Khmer Rouge now kidnapping westerners - police
Khmer Rouge now kidnapping westerners - police
PHNOM PENH (Agencies): Khmer Rouge guerrillas have begun a new
policy of kidnapping westerners in Cambodia to raise money and
scare off foreign investors, a police commander said yesterday.
The government blamed the Maoist guerrillas for the abduction
on April 11 of Britons Dominic Chappell, 25, and Tina Dominy and
Australian Kelly Wilkinson, 24, in southern Sihanoukville
province.
"Yes -- we can say this kidnapping of westerners is a new
policy of the Khmer Rouge because there are two gains for them --
ransom and the disruption of the country's economy by deterring
foreign investment," said Maj. Gen. Teng Savong, spokesman for
the National Security Ministry.
He said roads leading to the seaports of Kampot and
Sihanoukville were no longer totally safe.
Visiting Australian Immigration Minister Nick Bolkus said
yesterday: "Our most recent information is they're safe. There
have been sightings." He declined to elaborate.
Bolkus told a news conference two Australian federal police
officers were liaising with the British embassy and Cambodian
officials investigating the kidnappings.
The British embassy has warned in a travel advisory that Khmer
Rouge guerrillas may be targeting Westerners. The Australian
embassy warned only of "lawless elements".
Western diplomatic sources say the abduction could be the work
of renegade Khmer Rouge units operating outside the control of
their headquarters.
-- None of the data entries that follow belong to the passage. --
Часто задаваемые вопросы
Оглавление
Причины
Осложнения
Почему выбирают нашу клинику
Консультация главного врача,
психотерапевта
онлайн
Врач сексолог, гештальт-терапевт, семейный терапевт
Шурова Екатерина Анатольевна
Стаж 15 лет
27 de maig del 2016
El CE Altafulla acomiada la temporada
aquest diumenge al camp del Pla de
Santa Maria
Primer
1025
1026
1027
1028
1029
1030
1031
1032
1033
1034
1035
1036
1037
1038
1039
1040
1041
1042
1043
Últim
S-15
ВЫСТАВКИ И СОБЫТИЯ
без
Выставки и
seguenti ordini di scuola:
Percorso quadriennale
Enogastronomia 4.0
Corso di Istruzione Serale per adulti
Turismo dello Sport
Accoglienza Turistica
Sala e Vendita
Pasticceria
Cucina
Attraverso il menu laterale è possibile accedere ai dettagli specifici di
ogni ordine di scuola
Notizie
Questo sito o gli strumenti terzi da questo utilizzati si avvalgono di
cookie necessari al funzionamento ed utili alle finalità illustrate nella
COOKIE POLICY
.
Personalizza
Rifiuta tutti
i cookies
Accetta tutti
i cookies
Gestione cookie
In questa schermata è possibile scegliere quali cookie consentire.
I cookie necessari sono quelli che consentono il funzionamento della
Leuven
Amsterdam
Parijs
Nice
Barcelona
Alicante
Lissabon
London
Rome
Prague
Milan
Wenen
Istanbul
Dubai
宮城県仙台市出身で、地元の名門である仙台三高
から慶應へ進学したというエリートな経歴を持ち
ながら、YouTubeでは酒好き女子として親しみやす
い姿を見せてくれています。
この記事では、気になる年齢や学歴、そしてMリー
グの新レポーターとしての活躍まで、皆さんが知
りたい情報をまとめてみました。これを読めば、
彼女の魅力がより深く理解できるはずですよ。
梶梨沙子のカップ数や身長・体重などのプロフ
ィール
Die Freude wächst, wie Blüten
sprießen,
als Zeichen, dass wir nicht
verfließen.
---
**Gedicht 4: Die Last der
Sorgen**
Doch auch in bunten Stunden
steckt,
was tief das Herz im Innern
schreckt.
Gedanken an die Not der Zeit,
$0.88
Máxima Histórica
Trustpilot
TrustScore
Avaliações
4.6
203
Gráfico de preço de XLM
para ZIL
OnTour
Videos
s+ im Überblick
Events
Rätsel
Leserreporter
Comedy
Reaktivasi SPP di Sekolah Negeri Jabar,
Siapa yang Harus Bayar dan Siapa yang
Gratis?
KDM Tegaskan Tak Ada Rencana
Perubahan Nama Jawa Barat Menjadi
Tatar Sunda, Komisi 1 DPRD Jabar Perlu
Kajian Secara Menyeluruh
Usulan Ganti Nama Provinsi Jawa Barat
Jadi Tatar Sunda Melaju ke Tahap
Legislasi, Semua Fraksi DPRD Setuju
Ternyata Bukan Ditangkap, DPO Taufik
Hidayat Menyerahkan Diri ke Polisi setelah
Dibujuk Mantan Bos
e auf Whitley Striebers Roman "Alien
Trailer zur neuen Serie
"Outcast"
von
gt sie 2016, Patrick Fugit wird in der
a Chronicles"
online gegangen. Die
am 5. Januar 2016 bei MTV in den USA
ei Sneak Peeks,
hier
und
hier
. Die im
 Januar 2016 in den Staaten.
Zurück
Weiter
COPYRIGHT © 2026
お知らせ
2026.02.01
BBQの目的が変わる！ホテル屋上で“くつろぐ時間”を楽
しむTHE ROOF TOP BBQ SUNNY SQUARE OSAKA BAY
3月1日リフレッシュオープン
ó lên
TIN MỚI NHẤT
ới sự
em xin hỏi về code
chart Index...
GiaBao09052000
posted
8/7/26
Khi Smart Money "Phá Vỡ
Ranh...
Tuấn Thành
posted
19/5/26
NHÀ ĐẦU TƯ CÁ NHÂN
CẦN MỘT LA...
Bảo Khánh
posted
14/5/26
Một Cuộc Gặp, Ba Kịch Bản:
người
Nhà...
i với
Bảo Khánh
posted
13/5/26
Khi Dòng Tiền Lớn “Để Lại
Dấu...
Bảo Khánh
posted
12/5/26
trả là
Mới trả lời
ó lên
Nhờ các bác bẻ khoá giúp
The possibility that disgruntled, unpaid
government soldiers or police are responsible was not ruled out.
Wilkinson's father and brother have arrived in Cambodia and
are being accompanied by an Australian embassy official.
A Reuter photographer returning from Sihanoukville yesterday
said the government had deployed a squad of military police at
the scene of the kidnapping in Sre Ambel village.
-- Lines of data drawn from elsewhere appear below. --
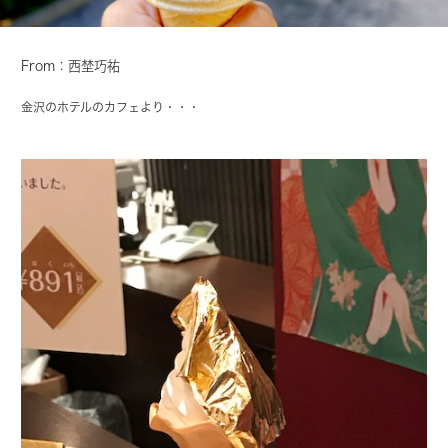
From：西埜巧祐
金沢のホテルのカフェより・・・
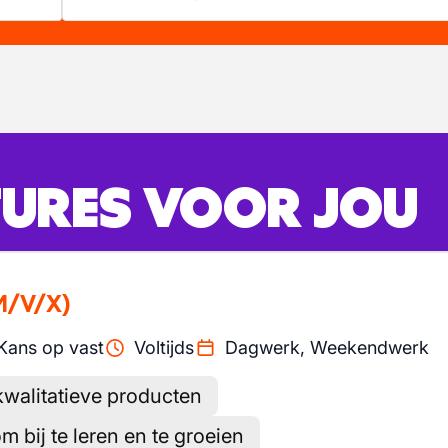
URES VOOR JOU
M/V/X)
Kans op vast
Voltijds
Dagwerk, Weekendwerk
kwalitatieve producten
m bij te leren en te groeien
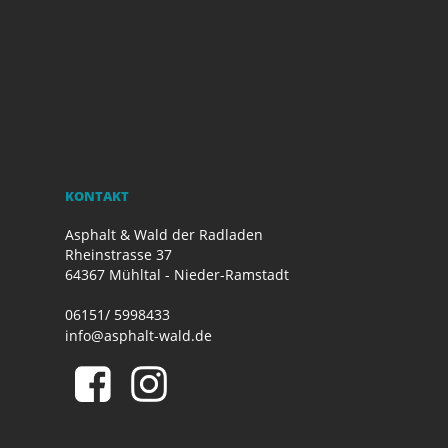
KONTAKT
Asphalt & Wald der Radladen
Rheinstrasse 37
64367 Mühltal - Nieder-Ramstadt
06151/ 5998433
info@asphalt-wald.de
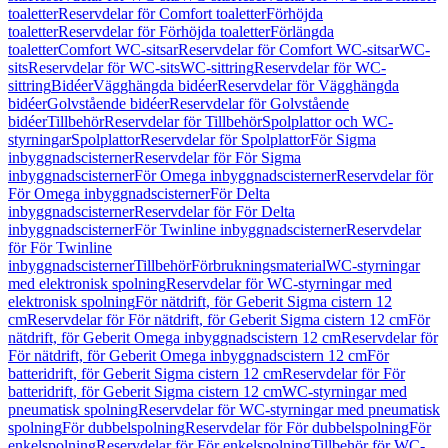
toaletter
Reservdelar för Comfort toaletter
Förhöjda
toaletter
Reservdelar för Förhöjda toaletter
Förlängda
toaletter
Comfort WC-sitsar
Reservdelar för Comfort WC-sitsar
WC-
sits
Reservdelar för WC-sits
WC-sittring
Reservdelar för WC-
sittring
Bidéer
Vägghängda bidéer
Reservdelar för Vägghängda
bidéer
Golvstående bidéer
Reservdelar för Golvstående
bidéer
Tillbehör
Reservdelar för Tillbehör
Spolplattor och WC-
styrningar
Spolplattor
Reservdelar för Spolplattor
För Sigma
inbyggnadscisterner
Reservdelar för För Sigma
inbyggnadscisterner
För Omega inbyggnadscisterner
Reservdelar för
För Omega inbyggnadscisterner
För Delta
inbyggnadscisterner
Reservdelar för För Delta
inbyggnadscisterner
För Twinline inbyggnadscisterner
Reservdelar
för För Twinline
inbyggnadscisterner
Tillbehör
Förbrukningsmaterial
WC-styrningar
med elektronisk spolning
Reservdelar för WC-styrningar med
elektronisk spolning
För nätdrift, för Geberit Sigma cistern 12
cm
Reservdelar för För nätdrift, för Geberit Sigma cistern 12 cm
För
nätdrift, för Geberit Omega inbyggnadscistern 12 cm
Reservdelar för
För nätdrift, för Geberit Omega inbyggnadscistern 12 cm
För
batteridrift, för Geberit Sigma cistern 12 cm
Reservdelar för För
batteridrift, för Geberit Sigma cistern 12 cm
WC-styrningar med
pneumatisk spolning
Reservdelar för WC-styrningar med pneumatisk
spolning
För dubbelspolning
Reservdelar för För dubbelspolning
För
enkelspolning
Reservdelar för För enkelspolning
Tillbehör för WC-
A reporter also returning from Sihanoukville said suspected
Khmer Rouge rebels shot and slightly injured an American
motorcyclist near Sre Ambel on Monday night.
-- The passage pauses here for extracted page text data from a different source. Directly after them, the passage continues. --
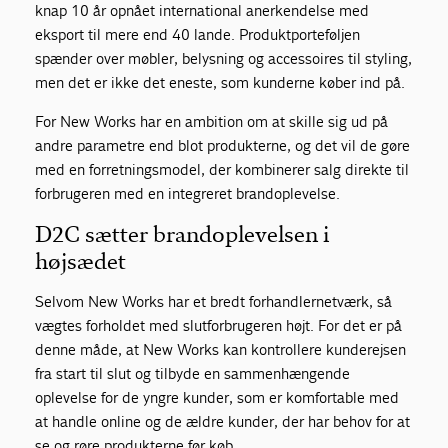
knap 10 år opnået international anerkendelse med
eksport til mere end 40 lande. Produktporteføljen
spænder over møbler, belysning og accessoires til styling,
men det er ikke det eneste, som kunderne køber ind på.
For New Works har en ambition om at skille sig ud på
andre parametre end blot produkterne, og det vil de gøre
med en forretningsmodel, der kombinerer salg direkte til
forbrugeren med en integreret brandoplevelse.
D2C sætter brandoplevelsen i
højsædet
Selvom New Works har et bredt forhandlernetværk, så
vægtes forholdet med slutforbrugeren højt. For det er på
denne måde, at New Works kan kontrollere kunderejsen
fra start til slut og tilbyde en sammenhængende
oplevelse for de yngre kunder, som er komfortable med
at handle online og de ældre kunder, der har behov for at
se og røre produkterne før køb.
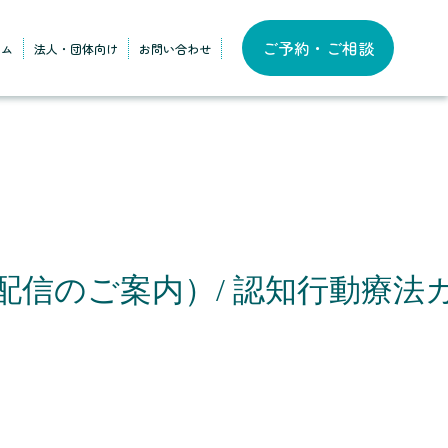
ご予約・ご相談
ラム
法人・団体向け
お問い合わせ
配信のご案内）/ 認知行動療法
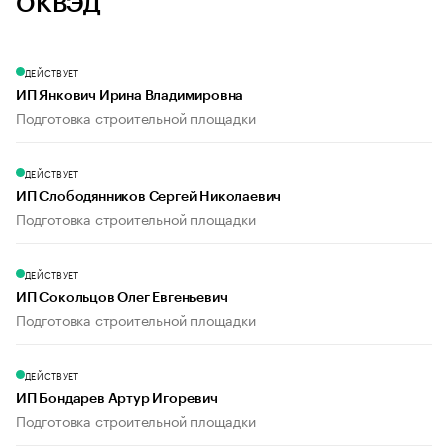
ОКВЭД
ДЕЙСТВУЕТ
ИП Янкович Ирина Владимировна
Подготовка строительной площадки
ДЕЙСТВУЕТ
ИП Слободянников Сергей Николаевич
Подготовка строительной площадки
ДЕЙСТВУЕТ
ИП Сокольцов Олег Евгеньевич
Подготовка строительной площадки
ДЕЙСТВУЕТ
ИП Бондарев Артур Игоревич
Подготовка строительной площадки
The American was recovering in Phnom Penh's Calmette Hospital
from the attack, whose motive was not clear.
Khmer Rouge guerrillas in neighboring Kampot province are
holding U.S. aid worker, Melissa Himes, 25, and two Cambodian
staff, kidnapped on March 31 while on a well-digging project.
A spokesman for Himes' employer, Food for the Hungry
International, said there was no change in the situation.
Westerners seized by the guerrillas in the past -- either
during a robbery or for ransom -- have been freed unharmed.
Meanwhile, AFP quoted an aid agency official as saying
yesterday that Khmer Rouge guerrillas shot and seriously wounded
an American aid worker who was driving a motorcycle along the
main road from Cambodia's port town of Sihanoukville to the
capital.
"He was shot through the foot and across the neck," Ruth
Miller, a representative of the Adventist Development and Relief
Agency, said."It's an absolute miracle that he wasn't killed."
The incident occurred around 6 p.m. (1100 GMT) Monday when the
aid worker, who is in his late twenties, was driving along
National Route 4, about 70 kilometers southwest of Phnom Penh.
Miller did not identify the worker.
She said her colleague spotted two gunmen dressed in Khmer
Rouge uniforms at the side of the road from a distance of about
100 meters.
"He was fairly certain it was the Khmer Rouge," she said.